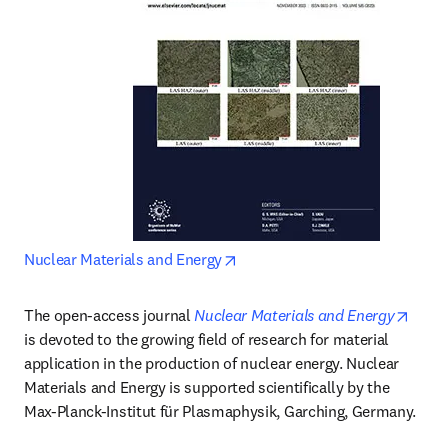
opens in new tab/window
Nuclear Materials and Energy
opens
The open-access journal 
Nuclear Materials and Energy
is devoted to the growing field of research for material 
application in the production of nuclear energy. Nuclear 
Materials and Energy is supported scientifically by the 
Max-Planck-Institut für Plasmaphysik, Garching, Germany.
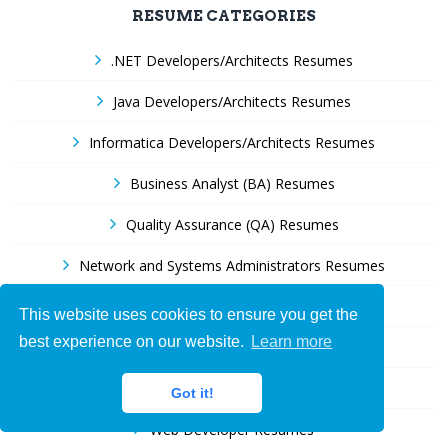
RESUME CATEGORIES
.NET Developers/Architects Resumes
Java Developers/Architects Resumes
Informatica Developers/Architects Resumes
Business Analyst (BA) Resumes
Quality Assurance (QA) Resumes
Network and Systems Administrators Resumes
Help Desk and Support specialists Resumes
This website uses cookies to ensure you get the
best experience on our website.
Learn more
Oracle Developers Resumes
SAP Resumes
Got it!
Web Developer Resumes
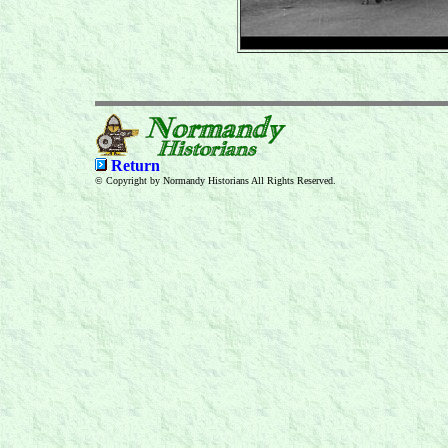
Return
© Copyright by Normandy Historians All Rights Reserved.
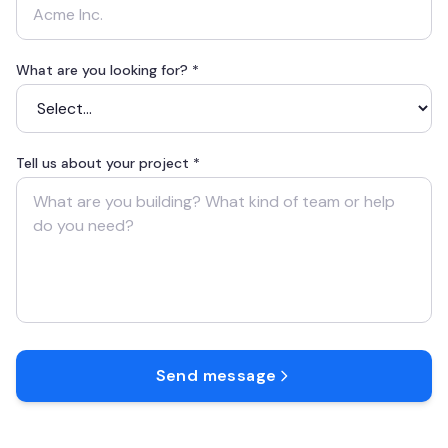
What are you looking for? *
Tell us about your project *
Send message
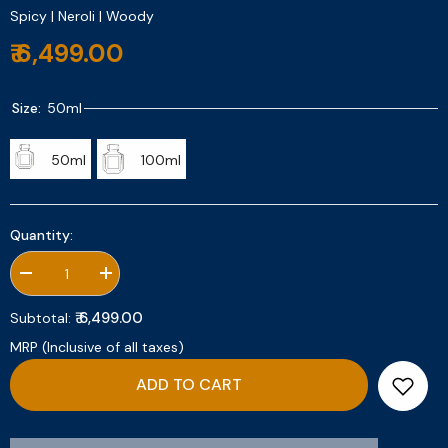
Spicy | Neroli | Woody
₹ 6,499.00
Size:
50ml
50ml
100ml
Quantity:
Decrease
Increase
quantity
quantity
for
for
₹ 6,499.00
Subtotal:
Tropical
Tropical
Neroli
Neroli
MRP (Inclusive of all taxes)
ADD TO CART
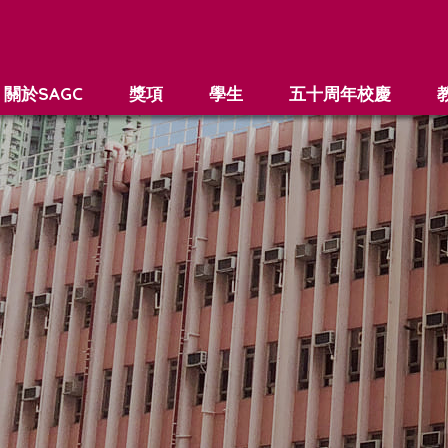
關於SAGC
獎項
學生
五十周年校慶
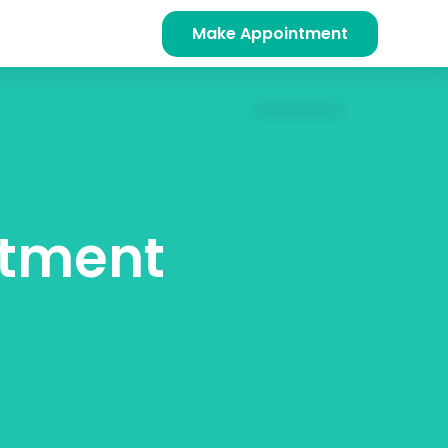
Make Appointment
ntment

▶ [Goal of the exercise]
If pictures appear, drop them, and retype exactly the lines from the "What are you looking for? *" line through the last line of the data above.

▶ [Exercise response]
What are you looking for? *
Tell us about your project *
Send message
Spicy | Neroli | Woody
₹ 6,499.00
Size:
50ml
50ml
100ml
Quantity:
Decrease
Increase
quantity
quantity
for
for
₹ 6,499.00
Subtotal:
Tropical
Tropical
Neroli
Neroli
MRP (Inclusive of all taxes)
ADD TO CART
關於SAGC
獎項
學生
五十周年校慶
Make Appointment
ntment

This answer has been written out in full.